The catalogue is organised into four thematic collections. Not geographic - conceptual. Because Warsaw doesn't make sense as geography; it makes sense as a set of overlapping performances, each with its own acoustic logic.

[World Underground - In Progress] is the Metro. Subterranean theatre. The particular silence between stations. The way the system produces a sensation of managed calm so thorough that it barely registers as produced at all. This is Baudrillard's territory - a space so efficiently simulated that the simulation becomes the reality, and the reality becomes irrelevant.

[Gliding - In Progress] is frictionless urban movement as sonic quality. Trams, cyclists, pedestrians who have learned to move through the city without friction. The acoustic texture of a place designed - deliberately, infrastructurally - to allow certain kinds of movement and impede others. If you've read my piece on the metro glide, this is where that thinking goes sonic.

[Sonic Objects - In Progress] is the micro. Isolated sounds and their hidden architectures. A single door. A single announcement. A single frequency that runs beneath an entire district's acoustic environment without anyone consciously registering it. The CM-15's territory - the pointed, selective, declarative act of listening.

[Reconstruction - In Progress] is the one that feels most specific to Warsaw. The city's relationship to its own performed history. New materials trying to sound old. The acoustic gap between the photograph used as a blueprint and the building constructed from it. What gets lost in that gap, and what strange new things emerge to fill it.

A word about what this project isn't, because I think it matters.

It's not a comprehensive acoustic survey of Warsaw. I haven't covered the city systematically, haven't attempted representational balance, haven't tried to document every district or demographic. It's not neutral documentation - I've already explained why I don't think neutral documentation exists, but even within that, this is particularly situated. One person's ears, one theoretical lens, one set of equipment choices, one set of afternoons and mornings where the light was particular and I happened to have the microphone out.

The wet recordings are even more explicitly subjective. Each one is a specific critical encounter between the dry material and the interpretive framework, performed live on a particular day. Someone else would make different sculptures from the same source material. That's the point. Making the subjectivity explicit is the entire methodological premise. All listening is interpretation. Warsaw Fields just tries to be honest about that rather than disguising it as objectivity.
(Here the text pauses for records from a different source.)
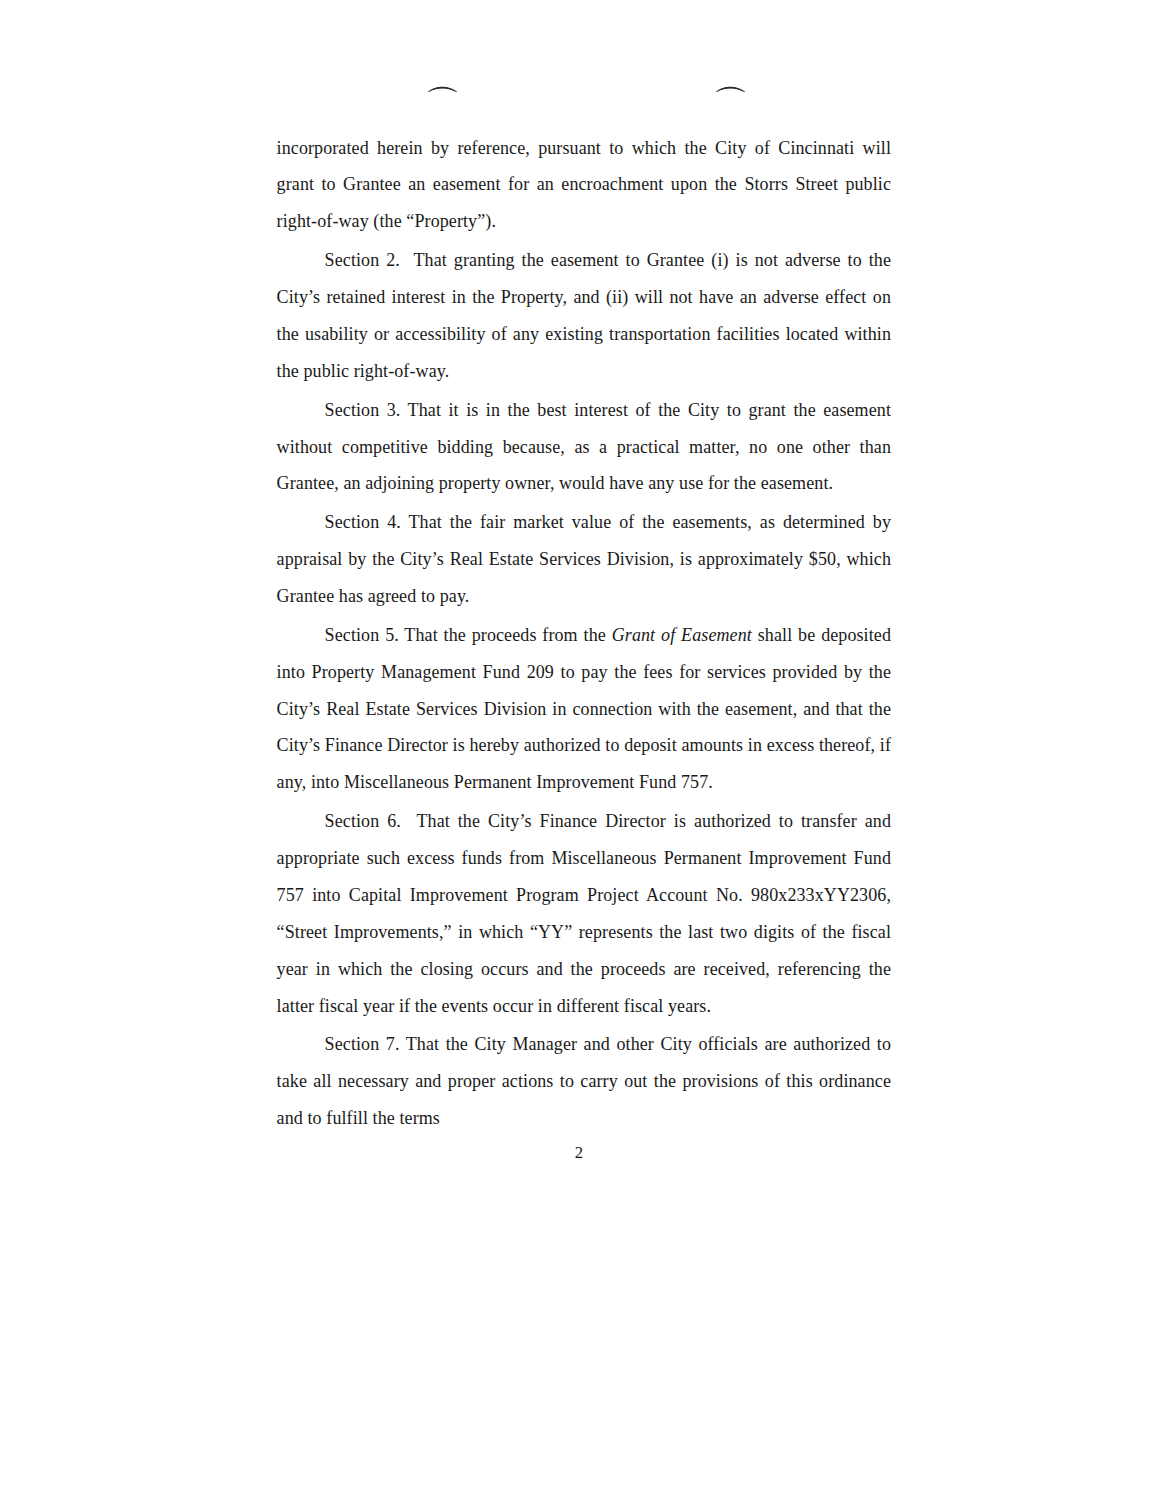⌒ ⌒
incorporated herein by reference, pursuant to which the City of Cincinnati will grant to Grantee an easement for an encroachment upon the Storrs Street public right-of-way (the “Property”).
Section 2. That granting the easement to Grantee (i) is not adverse to the City’s retained interest in the Property, and (ii) will not have an adverse effect on the usability or accessibility of any existing transportation facilities located within the public right-of-way.
Section 3. That it is in the best interest of the City to grant the easement without competitive bidding because, as a practical matter, no one other than Grantee, an adjoining property owner, would have any use for the easement.
Section 4. That the fair market value of the easements, as determined by appraisal by the City’s Real Estate Services Division, is approximately $50, which Grantee has agreed to pay.
Section 5. That the proceeds from the Grant of Easement shall be deposited into Property Management Fund 209 to pay the fees for services provided by the City’s Real Estate Services Division in connection with the easement, and that the City’s Finance Director is hereby authorized to deposit amounts in excess thereof, if any, into Miscellaneous Permanent Improvement Fund 757.
Section 6. That the City’s Finance Director is authorized to transfer and appropriate such excess funds from Miscellaneous Permanent Improvement Fund 757 into Capital Improvement Program Project Account No. 980x233xYY2306, “Street Improvements,” in which “YY” represents the last two digits of the fiscal year in which the closing occurs and the proceeds are received, referencing the latter fiscal year if the events occur in different fiscal years.
Section 7. That the City Manager and other City officials are authorized to take all necessary and proper actions to carry out the provisions of this ordinance and to fulfill the terms
2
What I hope you hear, through both versions and the essays that accompany them, is Warsaw performing herself. The city that rebuilt from photographs and learned, in doing so, that reconstruction is just another word for presence.

The four collections will be linked above as they develop. Each one will hold the dry recording, the wet sculpture, and the essay that tries to say what I heard inside what I heard.

Start wherever you like. There's no correct order. Cities don't have one either.